The UCS system has lot of different components which work together. All these components’ working together seamlessly is what makes UCS look inherent. However a failure can happen at any point and this needs to be dealt with. This document tries to cover a broad set of failure situations; although not all situations are covered.
This document assumes that reader has basic knowledge about UCS components (e.g Fabric Interconnect, Fabric Extender, Chassis) and techniques like NIC teaming and SAN multi-pathing.
Understanding Fabric Failure
In a simple scenario of UCS system with a server with CNA card, following may happen:
a) FI failure : results in fabric failure for all connected UCS chassis
b) FEX failure : results in fabric failure for one UCS chassis
c) FI-FEX link failure : results in fabric failure for some of the servers within a UCS chassis (depending on number of servers and uplinks)
d) One CNA port failure : results in fabric failure for one server
In any of the above cases downtime can be eliminated by using redundant hardware and proper config.
When redundant hardware and proper configuration is in place, any failure will result in failover. The behaviour described below is for end-host mode only, since in switched mode the link status is not propagated.
a) One uplink of one FI fail : In this case UCS will re-pin the traffic to the remaining uplink to the FI.
b) Both uplinks of one FI fail or FI fails : In this case the corresponding server links will be shut since there is no uplink available on an FI. The FI will propagate link-down status to the adapter. Once adapter link-down status occurs, it is the responsibility of the operating system to re-pin traffic to the remaining NIC/HBA. The exception here is with Palo adapter (M71KR and M81KR) which supports fabric failover.
c) One uplink of one FEX fails : In this case the server blades pinned to the failed uplink will have the links shut. Although this applies only to UCS not having the new hardware FEX & FI, running 1.x or 2.x.

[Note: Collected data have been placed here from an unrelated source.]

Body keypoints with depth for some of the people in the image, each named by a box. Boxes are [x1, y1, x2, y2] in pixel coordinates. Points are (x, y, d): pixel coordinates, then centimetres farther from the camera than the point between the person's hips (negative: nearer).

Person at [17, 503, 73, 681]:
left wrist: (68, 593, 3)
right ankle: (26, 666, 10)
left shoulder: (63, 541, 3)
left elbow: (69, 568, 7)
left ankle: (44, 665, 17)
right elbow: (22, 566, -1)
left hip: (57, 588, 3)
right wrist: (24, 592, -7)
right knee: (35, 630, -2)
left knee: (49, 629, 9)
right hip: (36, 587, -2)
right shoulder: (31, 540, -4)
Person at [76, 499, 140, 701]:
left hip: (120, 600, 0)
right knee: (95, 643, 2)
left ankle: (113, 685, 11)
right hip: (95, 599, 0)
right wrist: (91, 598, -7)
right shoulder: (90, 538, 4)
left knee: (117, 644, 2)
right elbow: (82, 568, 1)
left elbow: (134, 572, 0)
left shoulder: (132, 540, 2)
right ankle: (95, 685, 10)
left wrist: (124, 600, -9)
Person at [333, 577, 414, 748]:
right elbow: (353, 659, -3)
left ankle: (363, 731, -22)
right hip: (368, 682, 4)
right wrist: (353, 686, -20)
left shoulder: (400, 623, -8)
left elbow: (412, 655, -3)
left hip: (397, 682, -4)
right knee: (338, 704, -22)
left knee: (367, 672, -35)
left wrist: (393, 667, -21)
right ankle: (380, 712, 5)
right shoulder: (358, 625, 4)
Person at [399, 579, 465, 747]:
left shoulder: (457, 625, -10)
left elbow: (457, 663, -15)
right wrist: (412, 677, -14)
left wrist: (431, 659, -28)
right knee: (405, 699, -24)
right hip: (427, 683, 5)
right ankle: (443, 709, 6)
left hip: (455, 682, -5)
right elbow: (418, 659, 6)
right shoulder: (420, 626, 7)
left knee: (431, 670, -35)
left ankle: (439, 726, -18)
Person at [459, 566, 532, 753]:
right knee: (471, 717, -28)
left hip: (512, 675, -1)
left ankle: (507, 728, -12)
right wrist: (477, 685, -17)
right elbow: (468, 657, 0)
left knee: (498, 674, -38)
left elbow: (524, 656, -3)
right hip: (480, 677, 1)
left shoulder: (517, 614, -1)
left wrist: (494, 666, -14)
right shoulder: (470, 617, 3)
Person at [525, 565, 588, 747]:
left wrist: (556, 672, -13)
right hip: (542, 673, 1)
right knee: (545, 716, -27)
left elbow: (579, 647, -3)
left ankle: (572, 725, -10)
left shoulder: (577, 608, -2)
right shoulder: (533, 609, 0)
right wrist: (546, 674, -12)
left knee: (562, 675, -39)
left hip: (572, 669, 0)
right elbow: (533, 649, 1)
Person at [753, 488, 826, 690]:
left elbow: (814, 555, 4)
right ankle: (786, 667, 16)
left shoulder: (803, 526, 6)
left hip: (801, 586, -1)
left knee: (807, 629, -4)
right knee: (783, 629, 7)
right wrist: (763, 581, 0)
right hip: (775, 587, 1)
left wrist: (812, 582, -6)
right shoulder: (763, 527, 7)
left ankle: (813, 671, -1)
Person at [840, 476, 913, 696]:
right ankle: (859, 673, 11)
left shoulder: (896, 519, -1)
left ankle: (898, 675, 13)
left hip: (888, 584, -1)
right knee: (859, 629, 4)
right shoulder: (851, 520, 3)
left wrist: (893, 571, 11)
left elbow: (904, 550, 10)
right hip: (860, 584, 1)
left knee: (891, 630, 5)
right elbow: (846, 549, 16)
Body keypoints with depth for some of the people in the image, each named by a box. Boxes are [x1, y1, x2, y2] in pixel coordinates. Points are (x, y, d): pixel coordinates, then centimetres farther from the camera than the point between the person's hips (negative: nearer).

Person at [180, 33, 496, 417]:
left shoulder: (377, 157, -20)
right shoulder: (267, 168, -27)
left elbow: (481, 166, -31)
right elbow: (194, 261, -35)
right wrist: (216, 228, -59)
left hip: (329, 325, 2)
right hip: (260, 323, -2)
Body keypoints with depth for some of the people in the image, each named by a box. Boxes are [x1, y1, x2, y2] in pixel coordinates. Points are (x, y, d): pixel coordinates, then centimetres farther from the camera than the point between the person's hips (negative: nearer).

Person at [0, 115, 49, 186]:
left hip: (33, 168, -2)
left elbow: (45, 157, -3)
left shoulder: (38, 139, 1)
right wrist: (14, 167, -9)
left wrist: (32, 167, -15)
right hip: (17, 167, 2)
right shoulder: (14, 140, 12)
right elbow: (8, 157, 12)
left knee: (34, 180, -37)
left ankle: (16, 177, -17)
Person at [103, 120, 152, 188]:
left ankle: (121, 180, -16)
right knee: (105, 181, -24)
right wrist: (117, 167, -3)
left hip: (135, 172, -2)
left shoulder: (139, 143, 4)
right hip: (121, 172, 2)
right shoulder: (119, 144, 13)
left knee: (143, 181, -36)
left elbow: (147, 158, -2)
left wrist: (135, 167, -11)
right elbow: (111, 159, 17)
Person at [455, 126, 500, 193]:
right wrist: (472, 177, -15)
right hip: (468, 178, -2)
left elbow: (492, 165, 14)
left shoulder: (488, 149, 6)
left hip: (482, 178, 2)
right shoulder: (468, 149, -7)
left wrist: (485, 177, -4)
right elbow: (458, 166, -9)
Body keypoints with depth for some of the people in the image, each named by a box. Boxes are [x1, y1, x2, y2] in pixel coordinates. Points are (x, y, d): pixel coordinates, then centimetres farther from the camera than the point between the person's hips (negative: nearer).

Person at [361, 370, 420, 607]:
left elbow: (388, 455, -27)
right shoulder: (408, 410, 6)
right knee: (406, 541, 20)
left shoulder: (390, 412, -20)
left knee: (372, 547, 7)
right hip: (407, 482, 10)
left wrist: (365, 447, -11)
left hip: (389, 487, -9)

d) Both uplinks of one FEX fail or FEX fails : In this case all adapters on that fabric will lose network/storage connectivity. If host level redundancy is configured (NIC teaming and SAN multi-pathing) the traffic will be re-routed trough the other FEX.
e) One adapter fails : If this is the only adapter then connectivity will be lost. If a redundant adapter is available and host level redundancy is configured, the traffic will be re-routed through the other adapter. Some UCS adapters like M71KR and M81KR support fabric failover at adapter level, thus eliminating the need of host level redundancy configuration (NIC teaming). As in case of NIC teaming, this will detect any failure between the adapter and the FI uplink. However, SAN fabric design considerations must be considered for vHBA failover. In most situations it is discouraged to have vHBA fabric failover.